Tuesday, March 16, 2010

fly yourself away from here into the clear

strangest things happen in our daily days.

i went down to the school this morning--as always--my ears full of music and sunglasses keeping the sun above the beautiful view--anyways, i went down to the study hall to get an hour of reading before the day began and i got lost in the haze of things.

(before i move on, ezra was missing, she/he sometimes does that, i'll let you know when he/she pops up again)

so i found myself a cozy spot, cranked up my beloved followill boys and dug deep into my bag (which in a way is very similar to life--it's huge and endless and no matter how much you look for things in vain and minutes pass and you still can't find shit in there but you still can not kill the hope of maybe finding it--see my point?) and figured out that me in my sleep deprived state of mine had left it at home. with one side of my heart down torn out i just sighed and cursed my luck--then cursed some more--then cranked up the music even louder and decided to sleep instead--

when i woke up--rubbing my eyes, trying to get back into life--i realized a complete stranger who had been sitting across from me was reading my book--the one that i had forgotten at home--the very same book! now see me, i never read the things other people read or listen to things other people listen to never at the same time and i always exist in some other desolate universe where i can't share the goosebumps with anyone but me and occasionally jack and bob and jim when it comes to joys of the spirit (i have no idea why--it's just the way it is)-- so i felt this tingling in the pit of my stomach and i knew then and there

i was in love. total absolute wishful love.
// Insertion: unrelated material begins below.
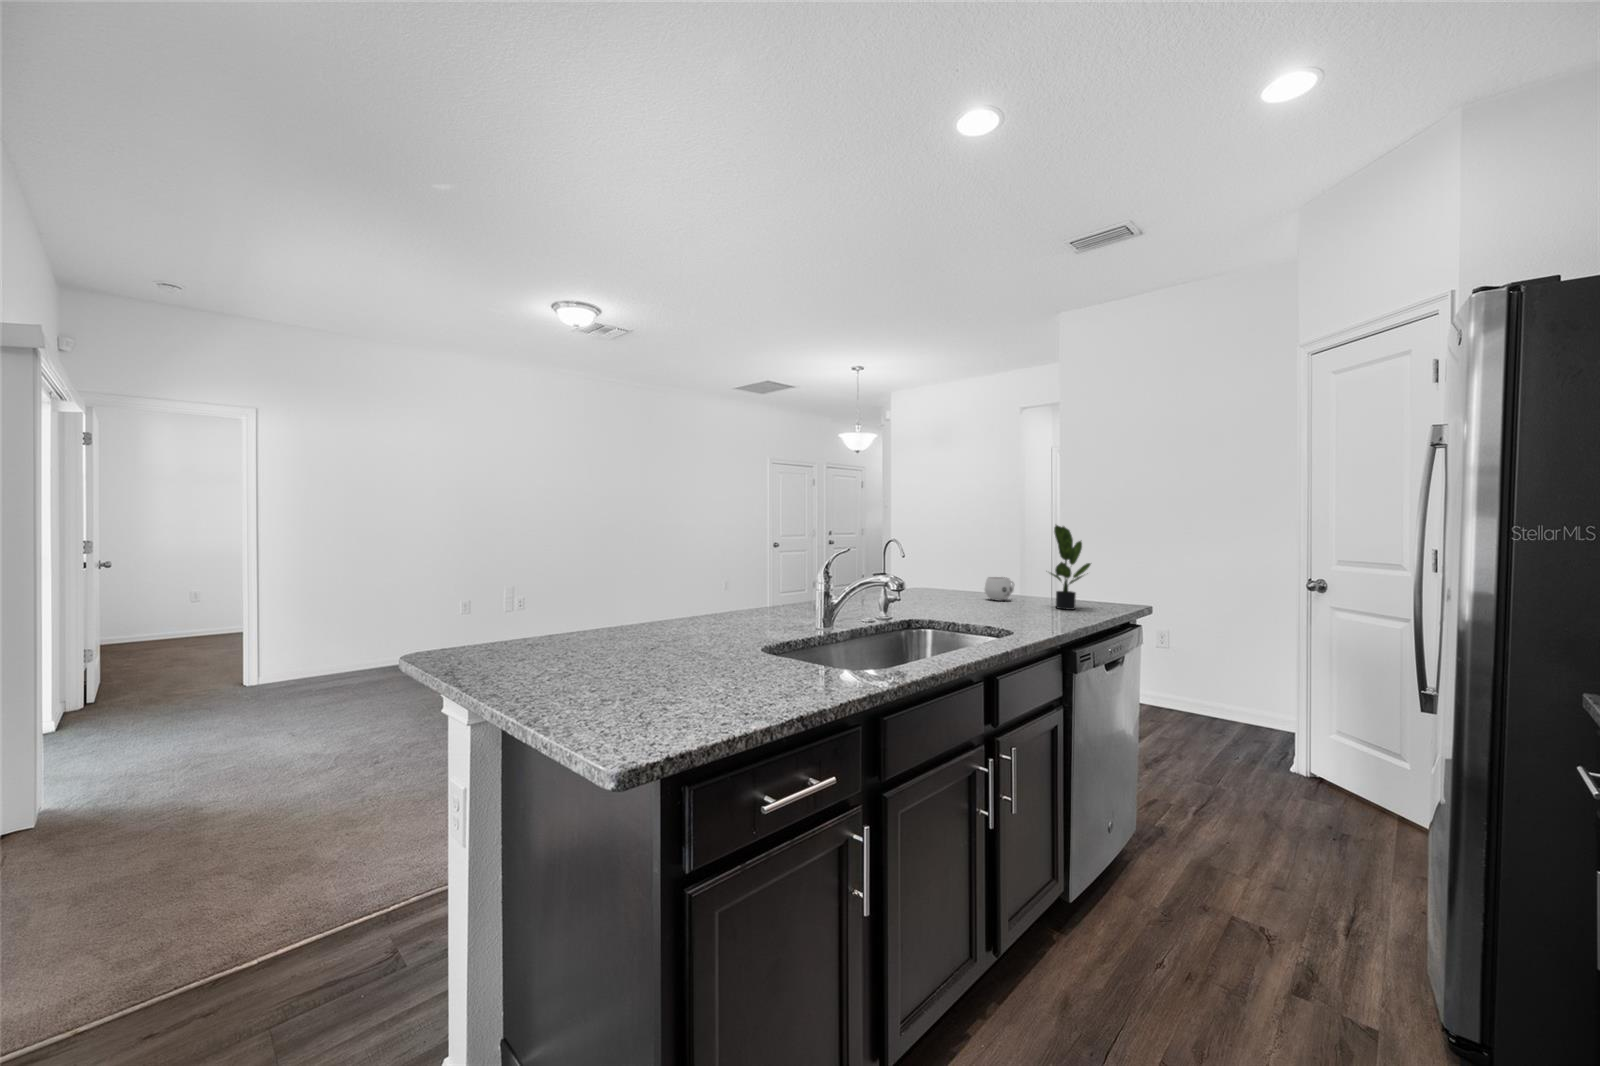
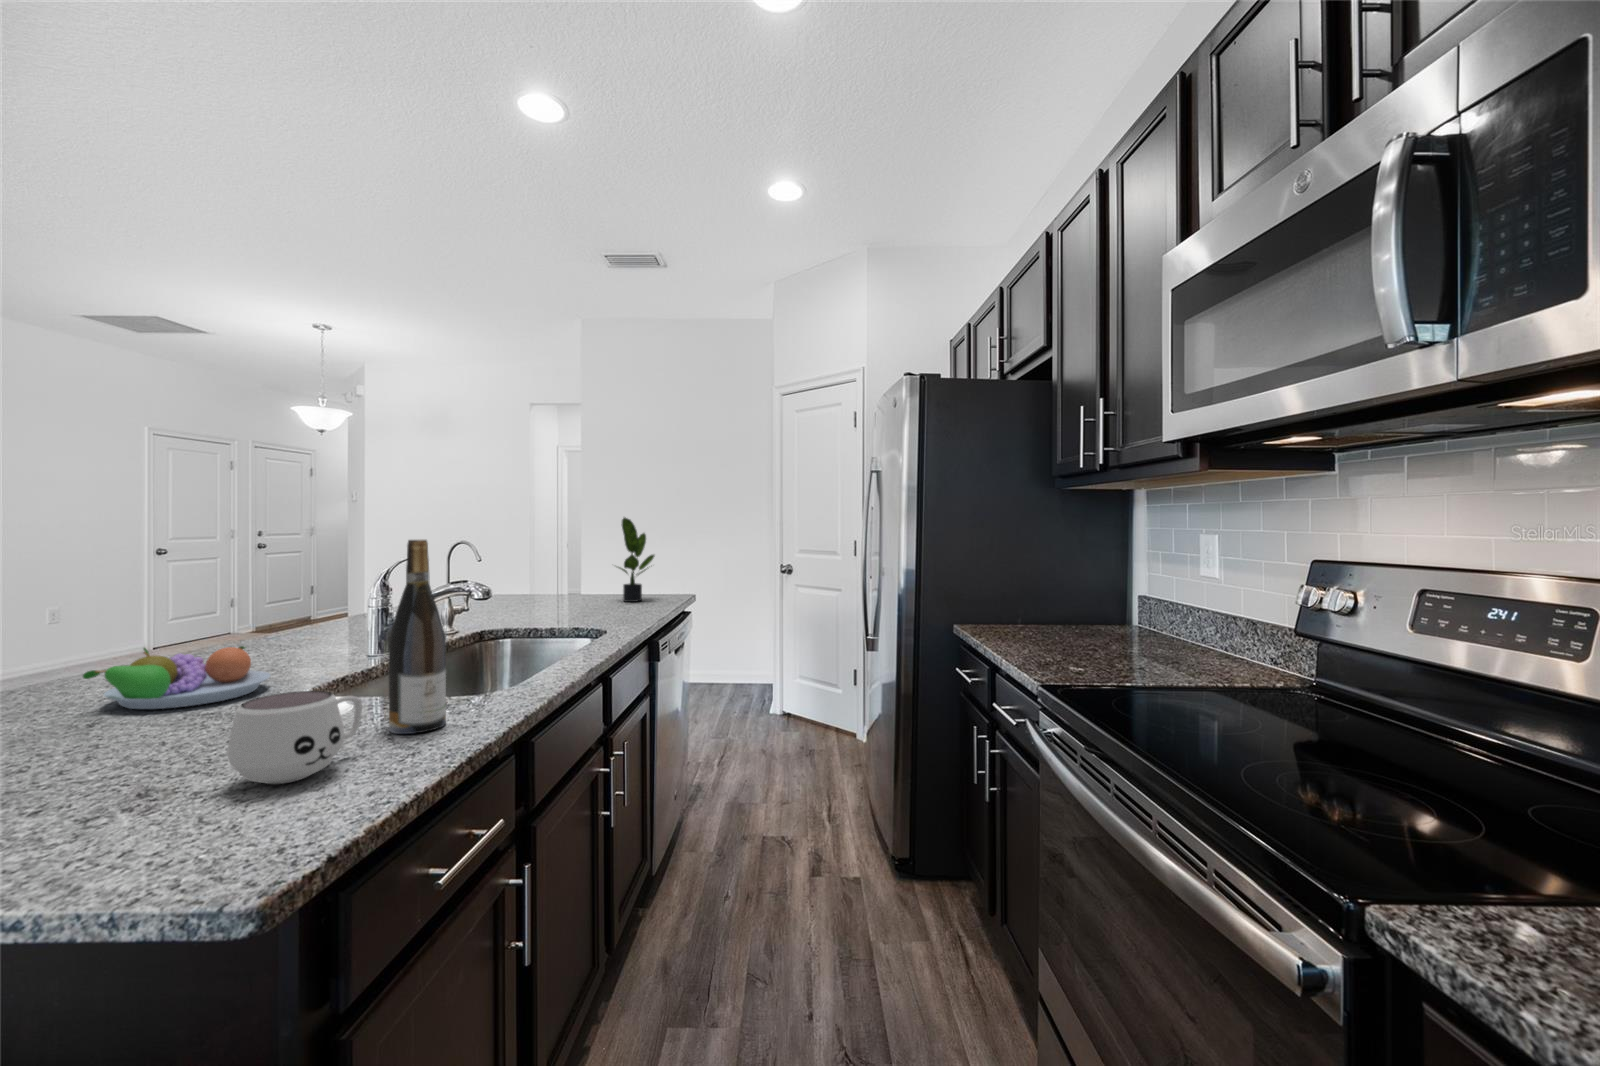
wine bottle: none [773,543,813,691] -> present [388,540,446,734]
mug: present [985,577,1014,601] -> present [227,691,362,784]
fruit bowl: none [655,605,745,646] -> present [83,646,270,709]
it lasted about 5 seconds--in which i stopped cursing God for making me forgetting my book at home and for never really telling me if he exists or not; I noticed once more how amazingly beautiful caleb followill's voice was--how strange! how poetic!--I realized that that Yeats poem was or could be or maybe true, but i bet moths don't care a whole lot about eternity--or the exact opposite maybe--and I felt my heart floated "light&free" (only when it is empty the heart stinks like a stone in still water) felt like writing to my name in comrade that i have finally fallen, or like grabbing a total stranger from both shoulders, in the early spring chilliness, and scream-like some crazy dostoyevskien persona--"I am in love, brother! I have just fallen in love!"

then my 5 seconds ended.

i don't know what it was that i felt or how i felt it or how it just appeared or disappeared--i don't know what it means in our orderly feelingless world-- but him i will most likely never see again--or wish to see again--or even want to see again, but him--a complete stranger in a moment of familiarity--made me spark. momentarily. but still. a spark.

then the feeling turned itself into this endless desire to hug people, so that's what i did for the rest of the day.